Exercise text:
Yes, I just got "Subscribe to Reuters to continue reading." paywall after scrolling down into the page a bit. I could probably delete the element/scrim and make the page scrollable again with dev tools, but yeah... either way. (I assume that's also why https://neuters.de/ exists)
Yes but look who was in charge at the time. In this case we'd likely have Jared Kushner and an AI trained to replicate Hulk Hogan overseeing the transfer of power.
If the rumors are true, the Iranian gov systematically cut off all escape and communication for the 30k people it just ruthlessly murdered. While I agree meddling in other countries’ happenings should be little to none, that’s a lot of people slaughtered and no one even tried to stop it. Whataboutism won’t bring those people back either.
This is a very valid criticism that can't simply be dismissed by an inappropriate application of the whataboutism argument. I agree that the current Iranian regime is ruthless and has to go. But history has shown that almost all US intervention results in a much worse outcome for the people they 'liberate' (a good example was the polpot regime of Cambodia). And this is due to the fact that any humanitarian crisis is just a pretext for the US to invade, and it hides their true motivations of colonial commercial exploitation of the war torn land. Even the current Iranian regime is a direct result of the US sabotaging a democratic system that existed there for exploiting their oil reserves. What makes you think another intervention is going to end any better?
The US government doesn't care at all about the thousands who were murdered in Iran. Gaza is the best example of that. I was worried that the Trumpian rhetoric about the protestors would put them in more jeopardy by painting them as US backed saboteurs to the regime. And that's exactly what happened. If he cared about them, he would have kept quiet for their safety. But what he actually wants is an excuse to invade, and any rhetoric helps that cause. The US intervention is already causing serious issues. However way I look at it, I see this only making a bad situation much worse.
There is this belief that the US is a benevolent superpower who is forced by the brutality of foreign regimes to intervene on humanitarian grounds. But history says otherwise. I always get a strong push back whenever I suggest this, from those who refuse to judge the situation impartially. See what happened in Venezuela, for example. The only difference now is that the current US regime doesn't care about hiding their true intentions.

Data excerpts:
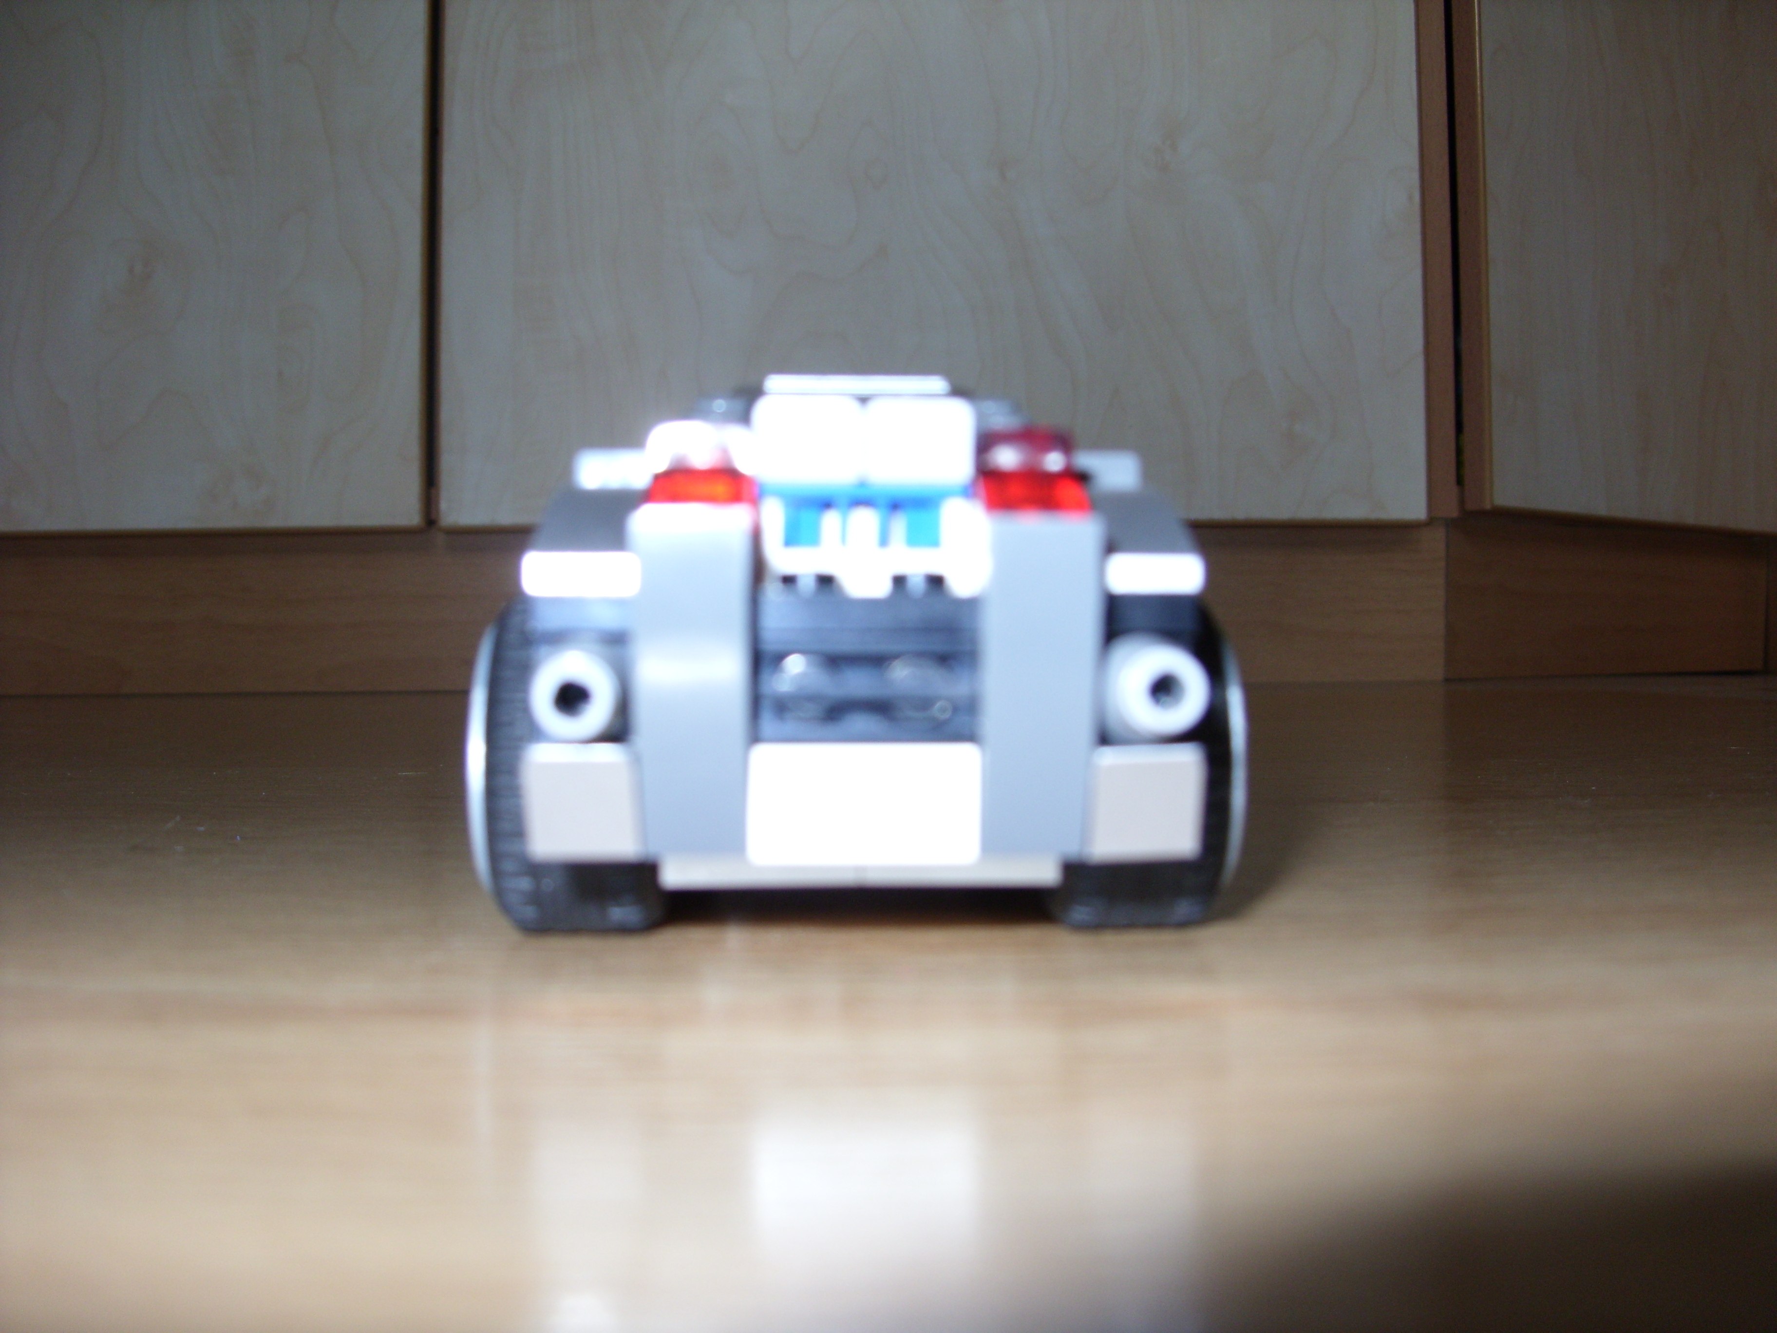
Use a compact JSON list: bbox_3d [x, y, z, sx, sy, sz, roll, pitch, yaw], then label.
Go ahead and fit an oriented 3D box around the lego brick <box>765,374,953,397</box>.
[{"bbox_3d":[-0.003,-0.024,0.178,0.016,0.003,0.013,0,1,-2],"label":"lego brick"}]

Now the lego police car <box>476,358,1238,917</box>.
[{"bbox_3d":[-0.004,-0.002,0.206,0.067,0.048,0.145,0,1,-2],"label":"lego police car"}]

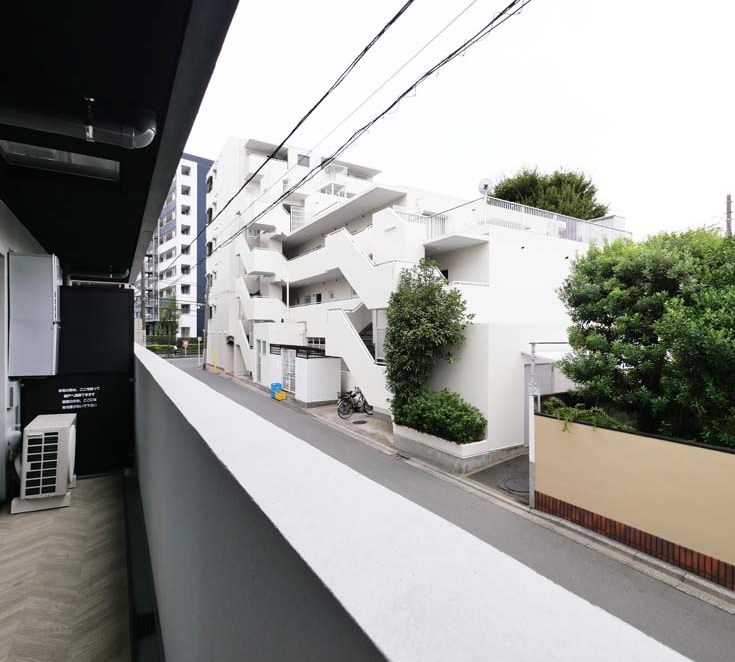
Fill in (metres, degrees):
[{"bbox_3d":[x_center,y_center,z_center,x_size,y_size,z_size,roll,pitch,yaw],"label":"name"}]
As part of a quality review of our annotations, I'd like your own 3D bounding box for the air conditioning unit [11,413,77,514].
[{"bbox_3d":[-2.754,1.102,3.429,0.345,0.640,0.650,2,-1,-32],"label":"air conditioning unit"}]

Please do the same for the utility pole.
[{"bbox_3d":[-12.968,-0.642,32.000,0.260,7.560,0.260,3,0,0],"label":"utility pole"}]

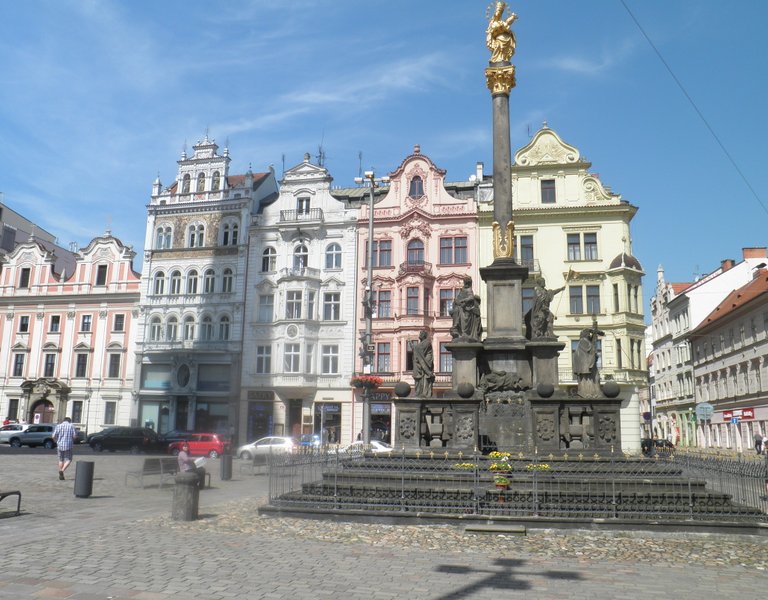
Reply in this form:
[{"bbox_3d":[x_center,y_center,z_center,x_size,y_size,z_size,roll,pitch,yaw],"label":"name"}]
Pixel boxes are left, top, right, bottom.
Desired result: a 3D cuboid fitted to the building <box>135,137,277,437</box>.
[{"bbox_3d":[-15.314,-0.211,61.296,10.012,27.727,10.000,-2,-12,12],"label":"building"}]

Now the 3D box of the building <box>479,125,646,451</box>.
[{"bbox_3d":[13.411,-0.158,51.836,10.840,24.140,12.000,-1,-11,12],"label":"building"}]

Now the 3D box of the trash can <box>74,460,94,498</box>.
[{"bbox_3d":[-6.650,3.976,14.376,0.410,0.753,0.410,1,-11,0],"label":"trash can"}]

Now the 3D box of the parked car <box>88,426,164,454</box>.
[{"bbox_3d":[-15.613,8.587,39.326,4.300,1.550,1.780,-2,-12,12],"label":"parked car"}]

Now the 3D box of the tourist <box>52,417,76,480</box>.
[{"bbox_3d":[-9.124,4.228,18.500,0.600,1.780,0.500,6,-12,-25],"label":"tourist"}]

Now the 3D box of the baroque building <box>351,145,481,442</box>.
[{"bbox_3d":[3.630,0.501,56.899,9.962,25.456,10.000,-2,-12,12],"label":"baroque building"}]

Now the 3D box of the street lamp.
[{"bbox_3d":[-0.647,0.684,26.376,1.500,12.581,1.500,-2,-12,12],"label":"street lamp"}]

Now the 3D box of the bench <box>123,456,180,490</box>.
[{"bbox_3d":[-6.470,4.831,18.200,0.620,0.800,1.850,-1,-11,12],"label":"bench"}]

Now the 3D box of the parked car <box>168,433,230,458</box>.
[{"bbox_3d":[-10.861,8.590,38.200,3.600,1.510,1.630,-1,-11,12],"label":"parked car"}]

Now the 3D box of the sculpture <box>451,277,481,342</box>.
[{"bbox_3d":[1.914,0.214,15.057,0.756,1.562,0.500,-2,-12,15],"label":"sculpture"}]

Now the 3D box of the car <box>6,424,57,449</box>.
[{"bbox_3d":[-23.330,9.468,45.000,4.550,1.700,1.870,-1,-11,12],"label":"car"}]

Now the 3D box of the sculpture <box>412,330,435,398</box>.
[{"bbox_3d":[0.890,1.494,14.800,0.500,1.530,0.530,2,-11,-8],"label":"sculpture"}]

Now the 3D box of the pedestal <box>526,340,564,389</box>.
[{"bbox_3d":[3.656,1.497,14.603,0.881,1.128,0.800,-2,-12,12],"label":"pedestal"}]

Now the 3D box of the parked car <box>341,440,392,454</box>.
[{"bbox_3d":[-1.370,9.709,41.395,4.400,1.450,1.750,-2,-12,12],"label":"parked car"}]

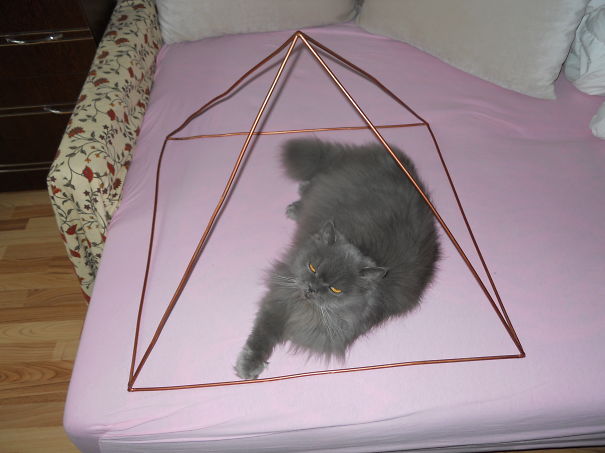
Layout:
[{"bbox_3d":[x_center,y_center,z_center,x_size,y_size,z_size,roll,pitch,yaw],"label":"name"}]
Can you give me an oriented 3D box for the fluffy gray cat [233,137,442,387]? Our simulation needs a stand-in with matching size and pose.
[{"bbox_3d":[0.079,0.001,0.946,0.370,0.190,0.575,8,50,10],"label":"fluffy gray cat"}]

What is expected:
Answer these from the comment thread:
(a) What paywall message did the first commenter get after scrolling down the page?
(b) According to the rumors mentioned, how many people did the Iranian government murder?
(c) What place does one commenter call the best example of the US government not caring about those murdered in Iran?
Rely only on the comment thread for what follows.

Response area:
(a) "Subscribe to Reuters to continue reading."
(b) 30k people.
(c) Gaza.